Max Gail as Wojciehowicz

Although the police milieu gave the show a kind of conservative stability, the storylines often had a left-liberal slant, including an increasing awareness of the gender shifts resulting from feminism and a growing acceptance of homosexuality. But none of this came across as pushing an agenda because the show had a terrific and varied cast of skilled comedic actors and writers who were gifted at both verbal and physical comedy and textured character development.

Jack Soo as Nick Yemana

There were on-going arcs – conservative black detective Harris’ fluctuating experience with racial attitudes and his struggle with fame resulting from a book he wrote about the squad; detective sergeant Fish facing retirement; detective Wojciehowicz’s conflicted attitudes towards social change and issues about relationships and sexuality – but like most sit-coms, the show offered the satisfactions of repetition and variation, the rituals of watching characters going through familiar situations again and again, but gradually growing and shifting in the process.

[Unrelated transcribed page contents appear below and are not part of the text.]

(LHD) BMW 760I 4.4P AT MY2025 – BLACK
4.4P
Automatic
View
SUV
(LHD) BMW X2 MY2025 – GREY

The Sweeney (ITV, 1975-78)

Dennis Waterman and John Thaw

The Sweeney, created by Ian Kennedy Martin, was very different. This show shook up British television in a number of ways. Gritty and violent in ways which previous cop shows (Z Cars, Dixon of Dock Green, et al.) had never been, it also shifted the mode of production of the time; shot on film, largely on location, it looked more like movies than television, emphasizing speed and action over stagy dialogue scenes. The show had an energy which seemed shocking at the time (and there was definitely criticism of its violence, the depiction of British police running around with guns, getting into fire-fights), but it attracted talented writers, directors and actors – everyone wanted to get a shot at working with John Thaw (Inspector Regan) and Dennis Waterman (Sergeant Carter).

John Thaw as Regan

There would never have been a Life On Mars (2006-07) if The Sweeney didn’t exist; Phil Glenister’s Gene Hunt is a direct descendent of Regan. But in one way, The Sweeney does bear an odd resemblance to Barney Miller: unlike most American big city cop shows, The Sweeney presents a surprisingly small and intimate world, one in which the cops know all the villains and their lives are constantly intertwined. There’s a sense in which the police in The Sweeney, like those in Barney Miller, are part of a larger community rather than an isolated unit living and working separately from the society around them. (On the other hand, a big difference between the two shows is the prodigious amount of smoking and drinking that goes on in The Sweeney … although Barney Miller‘s Sergeant Harris is a chain smoker.)

Although long-running series often just peter out as audiences drift away, both Barney Miller and The Sweeney provided satisfying endings, a sense of completion. In the comedy, the precinct building is sold off and the squad is scattered across the city to new assignments, a bittersweet recognition of how life has a tendency to run a certain course and then move on, carrying individuals with it. On The Sweeney, Regan’s refusal to play strictly by the rules eventually comes back to bite him; the final arc of the fourth season sees him under investigation for criminal conduct as part of a vendetta by an old rival. Although the charges are unjustified and eventually dismissed, Regan bitterly rejects reinstatement because he feels that his years of fighting, and fighting well, on the front lines have counted for nothing with his superiors. In the bleak last moments of the final episode, he walks away from the job which has defined his identity for years, no longer knowing who he is or what his role might be.